Self-discipline and sexual education

Twizerimana says that self-discipline is a term which means control over one’s desires and impulses. It is very important for a person’s overall health and well-being, especially learners who are in their pubescent age.

He adds that self-discipline involves discipline over mind and body functions. Learners should be taught how to be self-disciplined and as they grow, it’s easier to apply what has been instilled. Teachers and parents should set an example of observing self-discipline in their day-to-day behaviour so that youngsters emulate them.

"When it comes to sexual education, many learners are ignorant about the harmful consequences of lack of self-discipline. They have curiosity and temptation. But many do not know the risks they expose themselves to,” Twizerimana says.
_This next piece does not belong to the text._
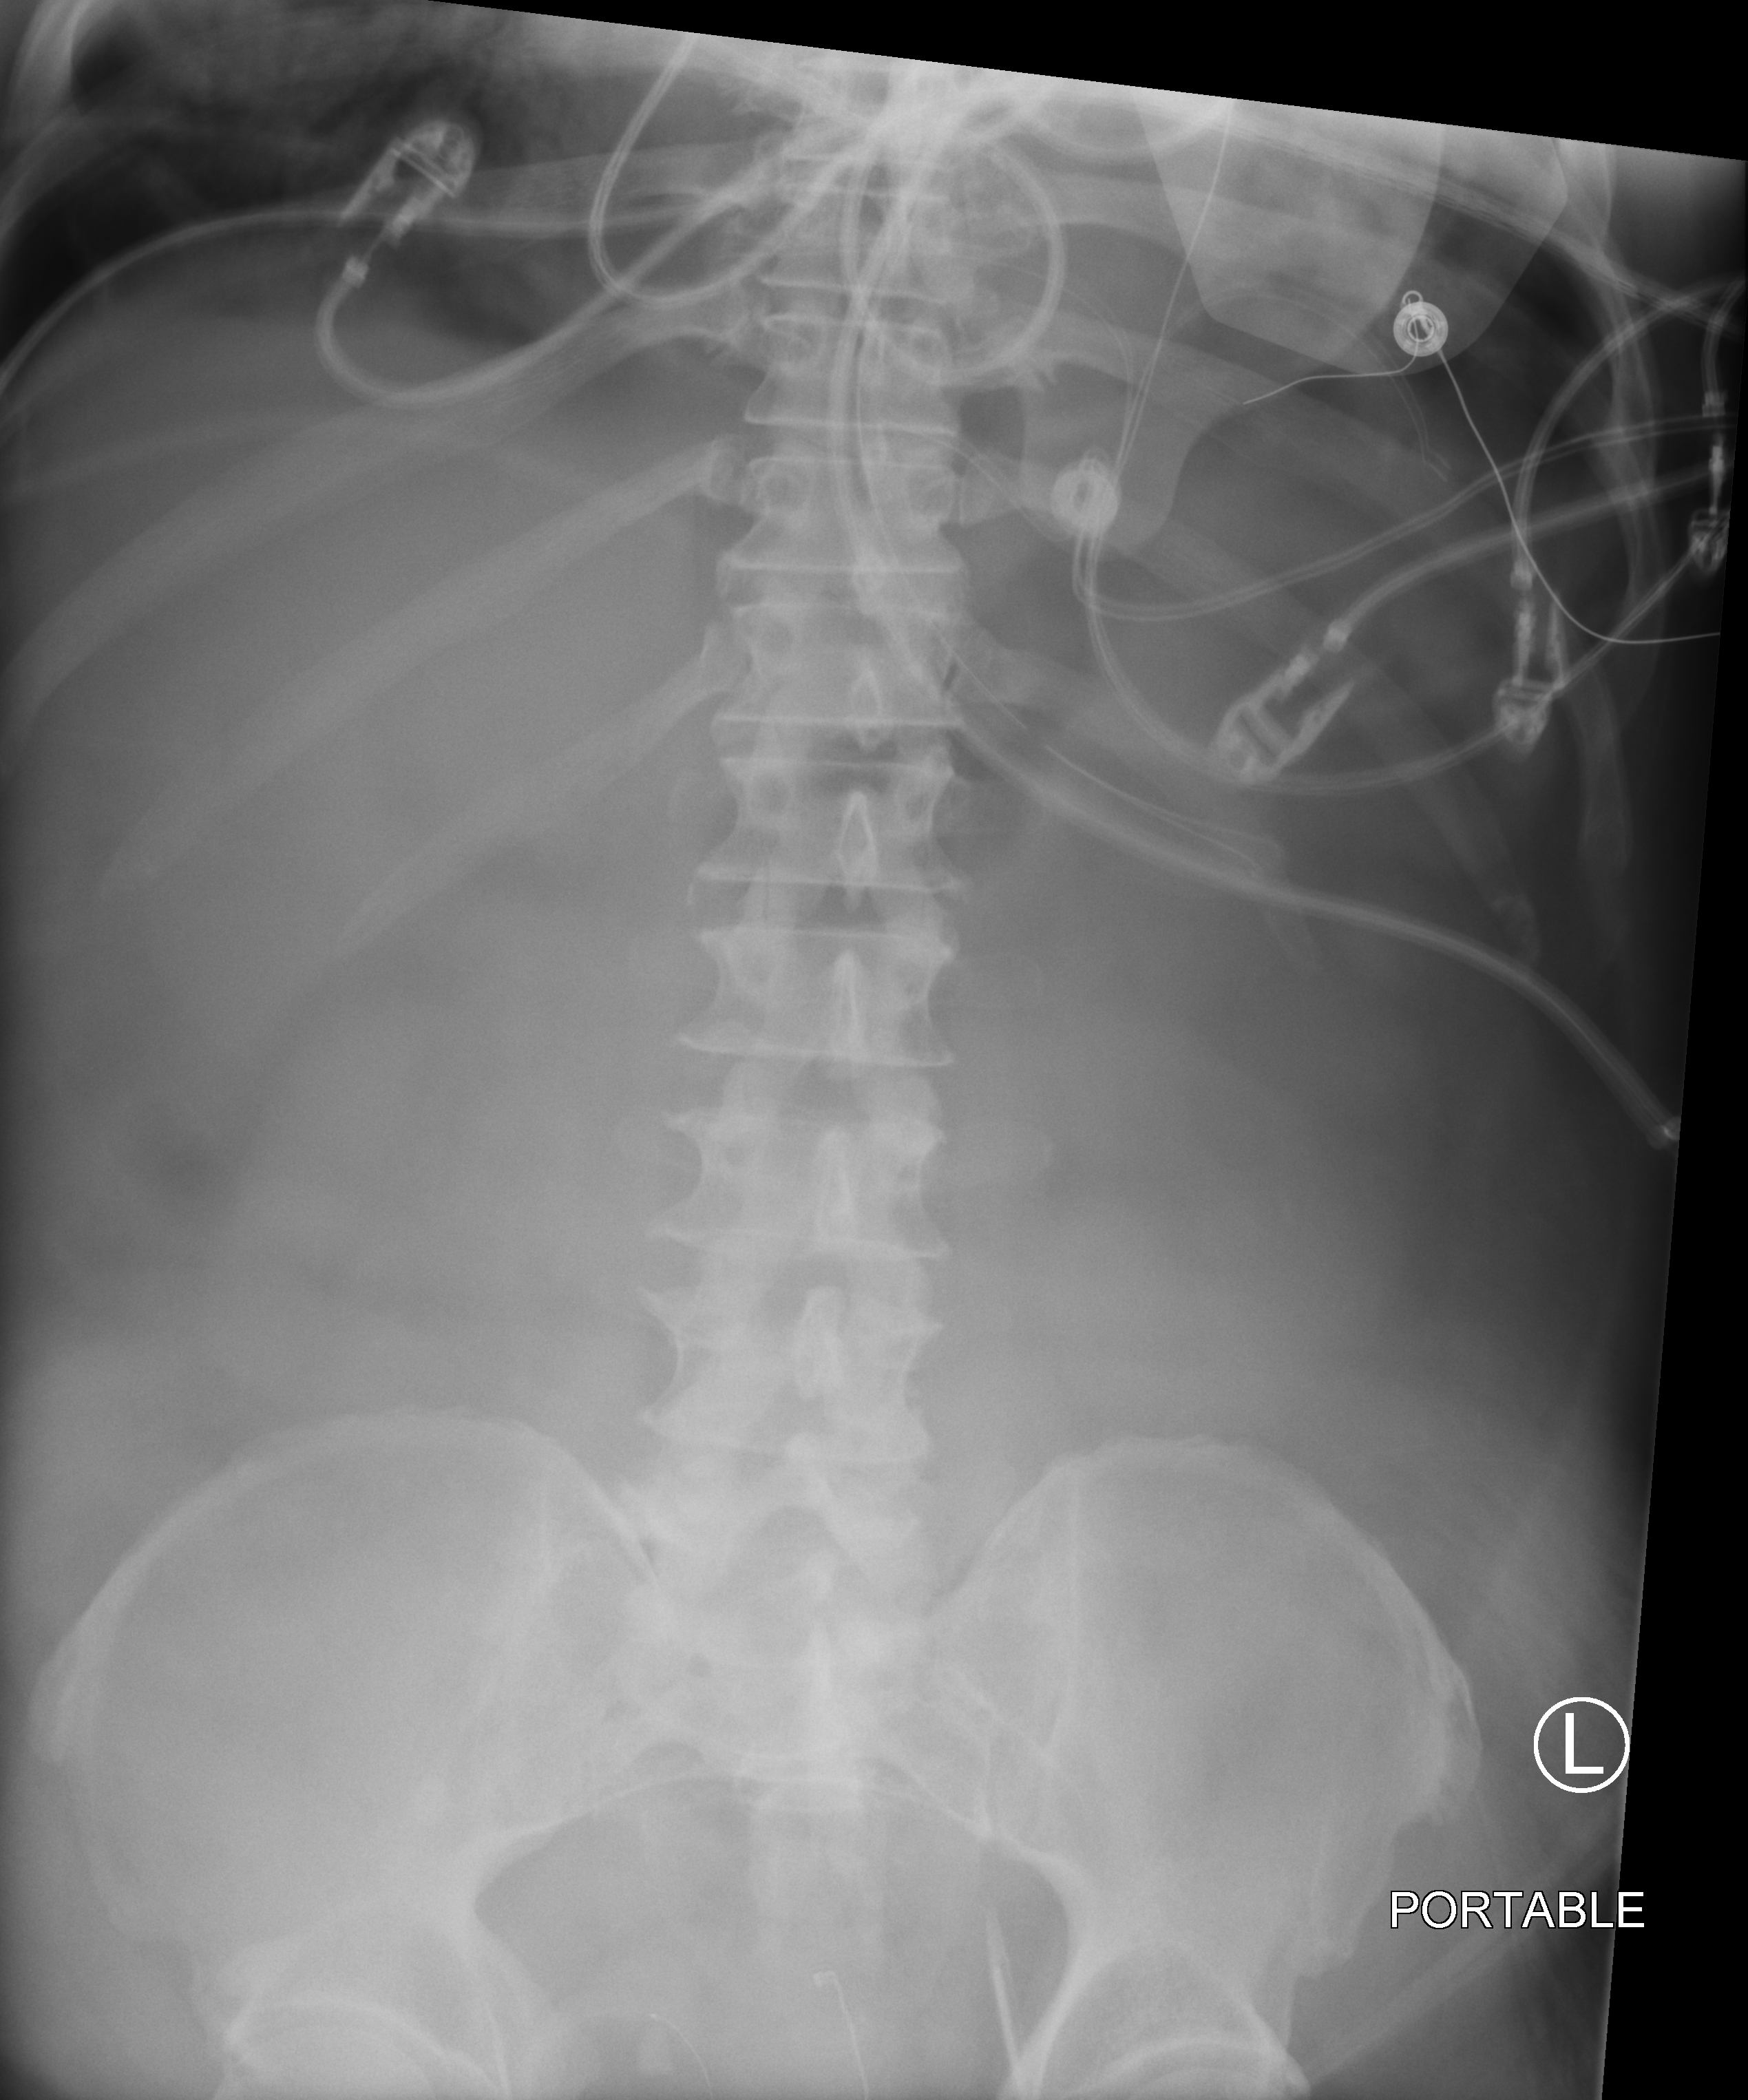
Portable abdomen radiograph; anteroposterior (AP) projection. Patient hospitalised with COVID-19; male, aged 60–74 years.
Admission-level facts for this patient (not findings on this image; timing relative to this image not recorded): mechanically ventilated during this hospital stay: yes; hypertension (admission record): yes.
He adds that this is why teachers and parents should shape them; that is, teach them how to be and remain disciplined regardless of the environment they are in. 

Best approach

Samuel Munana, the executive secretary of Rwanda National Union of the Deaf (RNUD), says that there are certain things parents should put in mind when talking to their children about reproductive health, starting with the right age to have the conversation.

He says parents should begin sexual education as early as possible. He explains that two to three years is ideal, given that it’s the age children embrace new environments, whether it is school or elsewhere. Parents should start with the basics, and teach them the names of all body parts and what is appropriate or not, and this should continue as they grow up.

"Adolescence is the period where learners get tempted to smoke, drink alcohol, or have sex, due to peer pressure, or to prove they are daring enough to do so, and so on. But they are unaware of the harmful long term effects of these substances on the body. When they see others around using these substances, they do not consider it bad and want to emulate them,” Munana says.

Therefore, he says, adults need to sensitise them on the repercussions of these things.

He adds that educating learners at a tender age is necessary given the things they could be exposed to on television and other platforms.

"Given that learners spend most of their time at school, teachers have distinct roles to play, but parents have a major role as well. For parents, this is because they are the first people to know the child, thus any assistance on sexual reproduction would help their children,” Munana adds.

Diana Nawatti Nsobya, a counsellor and head teacher at Mother Mary Complex, Kigali, says parents need to provide their children with basic knowledge, and teachers can come in to complement what they have been taught.

Failure to do this, Nawatti says, will lead to learning from their peers or other people who could easily mislead them.

However, she says, sex education is not just about teaching learners about sex and the need to abstain from it at that level; it also involves teaching them gradually about body organs and their functions, which she believes each school does depending on the stage of the learners.

Nawatti furthers says learners should be taught about sexual education given the early exposure young people have to the internet.

"In this time and era, information can no longer be hidden, parents could initiate sex education as soon as the child can read or can understand,” Nawatti says.